Difference listings:
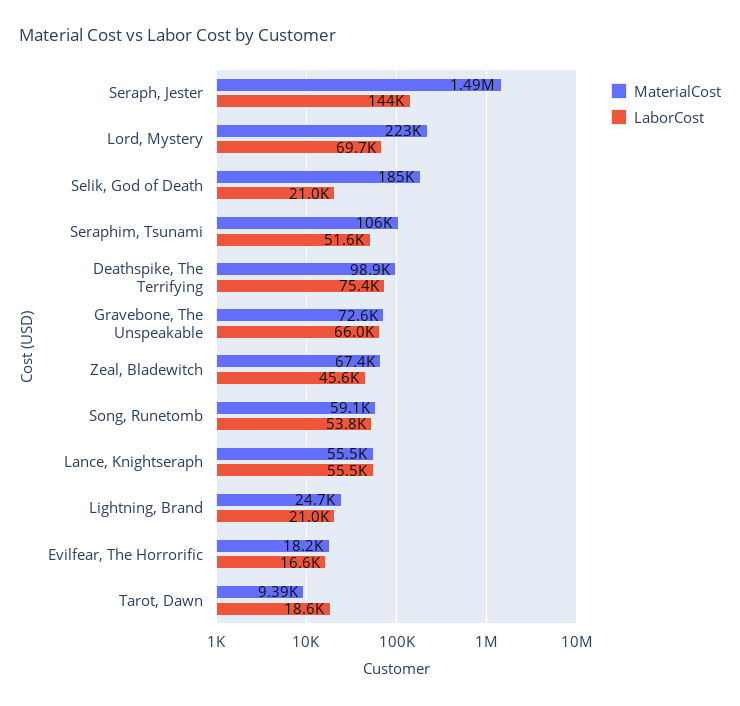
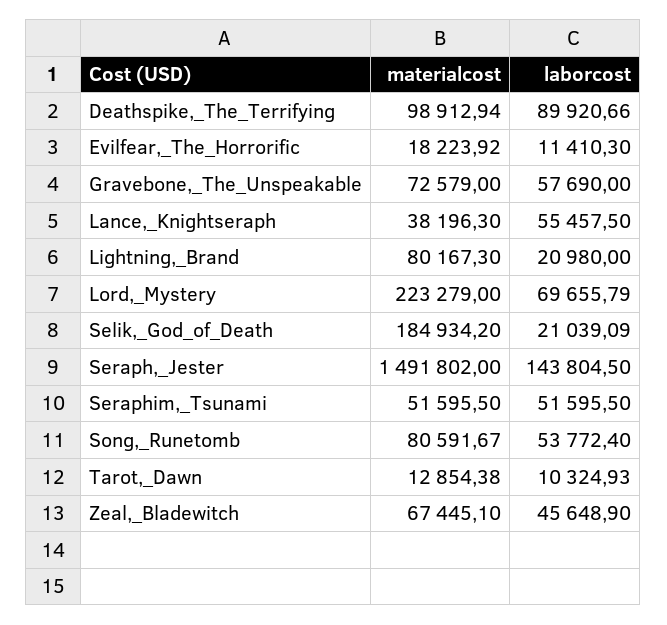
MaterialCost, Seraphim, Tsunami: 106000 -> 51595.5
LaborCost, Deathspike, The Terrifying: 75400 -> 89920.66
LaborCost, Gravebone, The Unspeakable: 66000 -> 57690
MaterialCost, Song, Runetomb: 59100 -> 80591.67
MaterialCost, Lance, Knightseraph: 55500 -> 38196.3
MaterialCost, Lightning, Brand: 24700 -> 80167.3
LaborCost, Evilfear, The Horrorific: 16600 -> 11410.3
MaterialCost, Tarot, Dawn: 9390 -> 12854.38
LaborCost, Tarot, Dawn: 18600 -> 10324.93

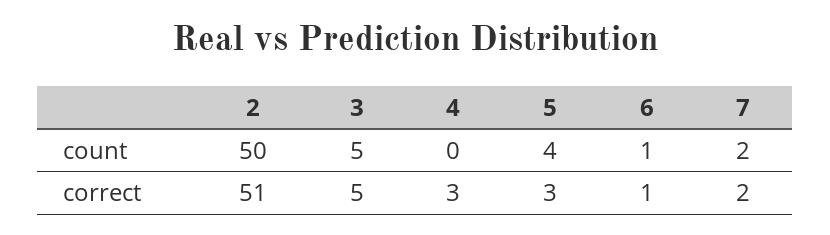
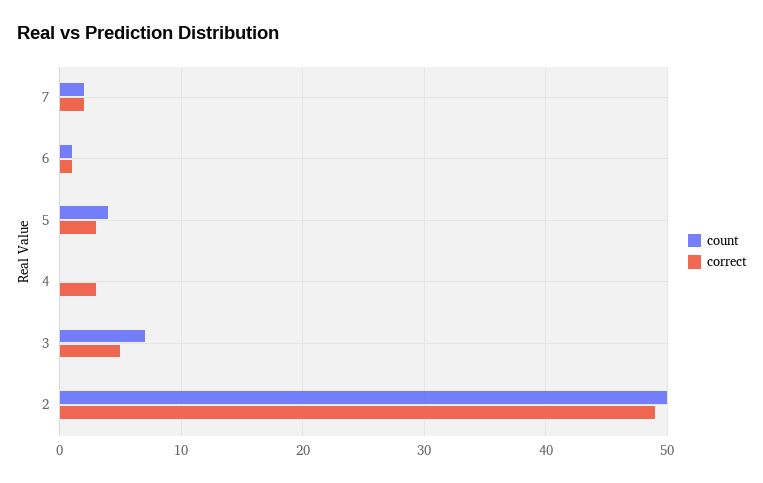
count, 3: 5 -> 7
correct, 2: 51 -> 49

▶ _INSTRUCTIONS FOR THE TASK_
From the line holding "LaborCost, Evilfear, The" to the final line of the data above, give each line again exactly, both ends included, and drop the pictures.

▶ _SOLUTION FOR THIS TASK_
LaborCost, Evilfear, The Horrorific: 16600 -> 11410.3
MaterialCost, Tarot, Dawn: 9390 -> 12854.38
LaborCost, Tarot, Dawn: 18600 -> 10324.93

count, 3: 5 -> 7
correct, 2: 51 -> 49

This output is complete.